Подобно Турениязову многие молодые каракалпакские художники и скульпторы тянулись к Савицкому. Один из них — Жоллыбай Изентаев, нынешний председатель правления Союза художников Каракалпакии, рассказывал мне о семинарах Игоря Витальевича.

— Развесит ковры — казахские, туркменские, каракалпакские — и велит сравнивать. Орнамент. Колорит. Ритм. Мы порой не различали, чьи это ковры. Савицкий сердился: «Плохо знаете свои традиции!» — «Но я родился в юрте!» — «Может, и родился, да смотрел плохо!»

Музей в первые годы своего существования был тем центром, где — в жарких спорах и обсуждениях — рождалось современное искусство каракалпаков.

Савицкий приближался к главному делу своей жизни. И побудительным моментом вновь стало желание спасти истинное искусство и помочь народу, с которым свела его судьба. А в те же самые годы господа-ташкентцы («право обуздывать, право свободно простирать руками вперед»— вот их единственный «талант») строили на берегу Арала дачи, которые кажутся ныне миражами: море отступило, и здания стоят посреди пустыни...

Савицкого мучил вопрос: каким должен быть музей в Нукусе, точнее, его изобразительный отдел? Ислам, как известно, налагал ограничения на изображение людей и животных, и все творческие силы народа ушли в искусство прикладное. Чтобы создать свою школу, надо было дать молодым каракалпакским художникам, которые только-только начали появляться, истинные ориентиры. И Савицкому пришла идея: показать, как зарождалось и развивалось изобразительное искусство Узбекистана в первые послереволюционные годы.

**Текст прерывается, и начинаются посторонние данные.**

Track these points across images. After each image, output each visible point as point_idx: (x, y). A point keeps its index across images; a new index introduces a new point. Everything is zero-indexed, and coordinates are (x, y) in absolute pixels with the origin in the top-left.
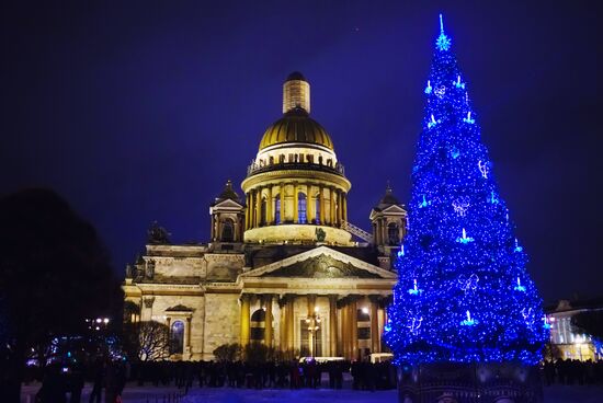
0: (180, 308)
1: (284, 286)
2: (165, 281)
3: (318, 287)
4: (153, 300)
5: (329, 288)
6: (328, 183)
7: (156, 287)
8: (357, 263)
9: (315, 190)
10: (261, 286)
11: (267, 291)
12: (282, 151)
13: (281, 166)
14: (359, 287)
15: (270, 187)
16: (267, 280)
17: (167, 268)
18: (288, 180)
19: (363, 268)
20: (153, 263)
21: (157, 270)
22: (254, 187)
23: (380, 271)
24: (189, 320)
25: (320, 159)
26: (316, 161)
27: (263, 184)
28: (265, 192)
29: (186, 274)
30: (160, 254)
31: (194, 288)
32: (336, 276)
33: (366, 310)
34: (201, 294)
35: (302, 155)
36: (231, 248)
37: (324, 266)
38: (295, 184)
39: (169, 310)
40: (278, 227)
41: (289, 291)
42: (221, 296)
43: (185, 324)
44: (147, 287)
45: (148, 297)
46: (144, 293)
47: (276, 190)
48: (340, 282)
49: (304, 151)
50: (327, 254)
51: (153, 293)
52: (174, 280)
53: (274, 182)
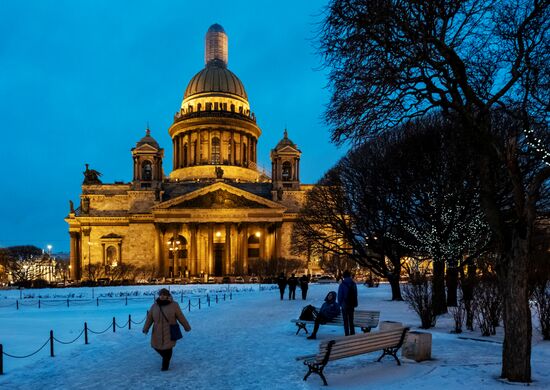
0: (112, 236)
1: (188, 216)
2: (99, 214)
3: (216, 217)
4: (90, 230)
5: (225, 217)
6: (238, 129)
7: (91, 220)
8: (248, 196)
9: (226, 136)
10: (168, 216)
11: (173, 220)
12: (200, 100)
13: (199, 114)
14: (250, 216)
15: (189, 133)
16: (173, 212)
17: (100, 204)
18: (203, 127)
19: (254, 199)
20: (88, 200)
21: (92, 205)
22: (176, 133)
23: (268, 202)
24: (120, 245)
25: (233, 106)
26: (229, 109)
27: (183, 130)
28: (186, 139)
29: (116, 209)
30: (93, 192)
31: (123, 219)
32: (230, 206)
33: (258, 234)
34: (127, 225)
35: (216, 104)
36: (149, 185)
37: (221, 199)
38: (209, 130)
39: (103, 237)
40: (196, 168)
41: (192, 220)
42: (141, 226)
43: (117, 248)
44: (84, 219)
45: (85, 228)
46: (83, 224)
47: (194, 136)
48: (233, 212)
49: (217, 99)
50: (223, 189)
51: (89, 224)
52: (106, 213)
53: (191, 128)
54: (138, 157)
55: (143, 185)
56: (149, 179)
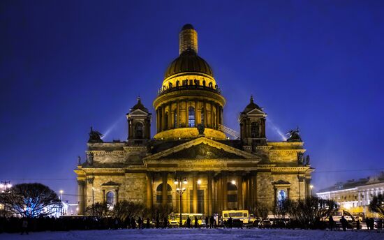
0: (110, 183)
1: (175, 166)
2: (101, 166)
3: (199, 166)
4: (93, 179)
5: (207, 166)
6: (210, 99)
7: (94, 170)
8: (227, 149)
9: (199, 105)
10: (159, 166)
11: (163, 169)
12: (178, 78)
13: (177, 88)
14: (229, 165)
15: (170, 104)
16: (163, 162)
17: (101, 158)
18: (181, 98)
19: (232, 151)
20: (92, 154)
21: (95, 159)
22: (160, 104)
23: (244, 154)
24: (117, 191)
25: (204, 82)
26: (201, 84)
27: (165, 102)
28: (167, 109)
29: (114, 162)
30: (96, 149)
31: (119, 170)
32: (212, 158)
33: (234, 182)
34: (123, 174)
35: (191, 81)
36: (141, 142)
37: (204, 151)
38: (186, 101)
39: (104, 185)
40: (176, 130)
41: (178, 169)
42: (135, 175)
43: (115, 193)
44: (89, 170)
45: (90, 177)
46: (88, 174)
47: (174, 106)
48: (215, 162)
49: (192, 77)
50: (205, 143)
51: (93, 174)
52: (106, 165)
53: (172, 100)
54: (132, 120)
55: (136, 142)
56: (141, 137)
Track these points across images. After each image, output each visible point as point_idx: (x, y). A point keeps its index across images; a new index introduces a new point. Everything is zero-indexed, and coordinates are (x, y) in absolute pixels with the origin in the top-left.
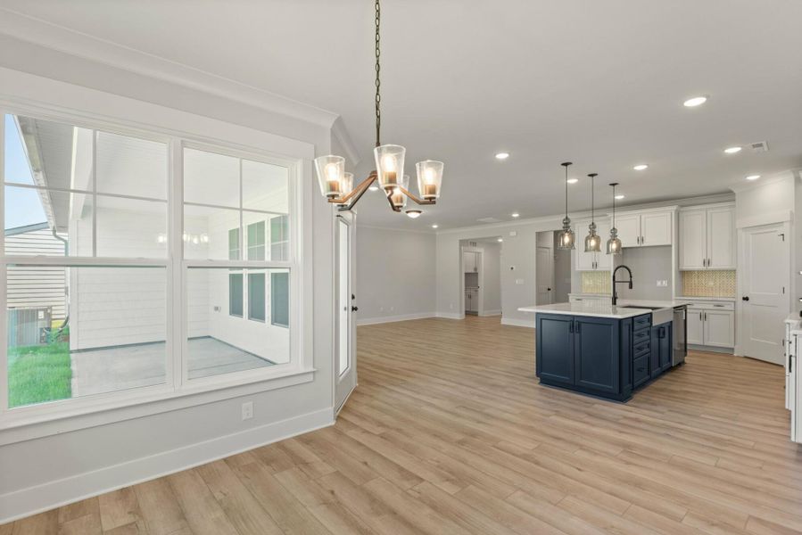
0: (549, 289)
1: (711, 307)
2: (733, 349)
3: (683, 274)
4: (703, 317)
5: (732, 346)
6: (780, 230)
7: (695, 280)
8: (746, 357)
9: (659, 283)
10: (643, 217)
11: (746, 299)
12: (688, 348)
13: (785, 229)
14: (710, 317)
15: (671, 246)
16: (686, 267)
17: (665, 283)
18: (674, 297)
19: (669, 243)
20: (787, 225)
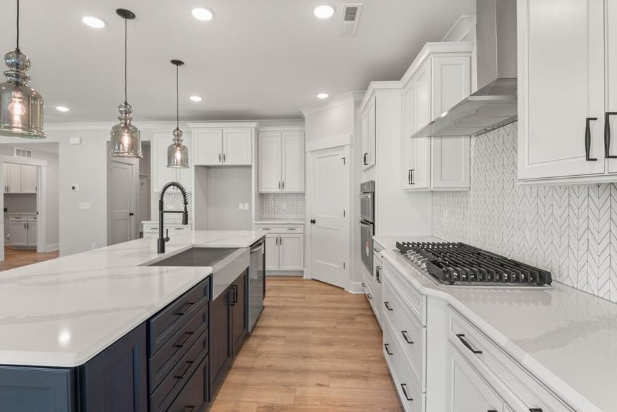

Тут нужна была не только художественная культура Савицкого, тут, скажем прямо, требовалось и гражданское мужество. Ведь многих художников 20—30-х годов, имевших свой почерк, ярые сторонники принципов социалистического реализма — единственно приемлемого тогда в искусстве — вычеркнули из художественной жизни. Многие умерли в нищете и безвестности, кое-кто «перековался», сломавшись и утратив своеобразие таланта. Савицкий задумал спасти то, что было сознательно предано забвению.

Он понимал, на что идет. «Когда меня посадят,— говорил он своим сотрудникам,— будете носить передачи». Но местные власти уже поверили в Савицкого и, может быть, даже не очень понимая, что он задумал, не мешали ему. Савицкий уверенно приходил в обком партии, показывал очередную найденную картину (так было, например, с портретом Алишера Навои кисти Г. Никитина, который Савицкий нашел в одном обветшалом доме: портретом закрывали дырку в крыше) — и получил согласие на покупку. Наверно, местным властям льстила и растущая, неофициальная, слава музея в Нукусе.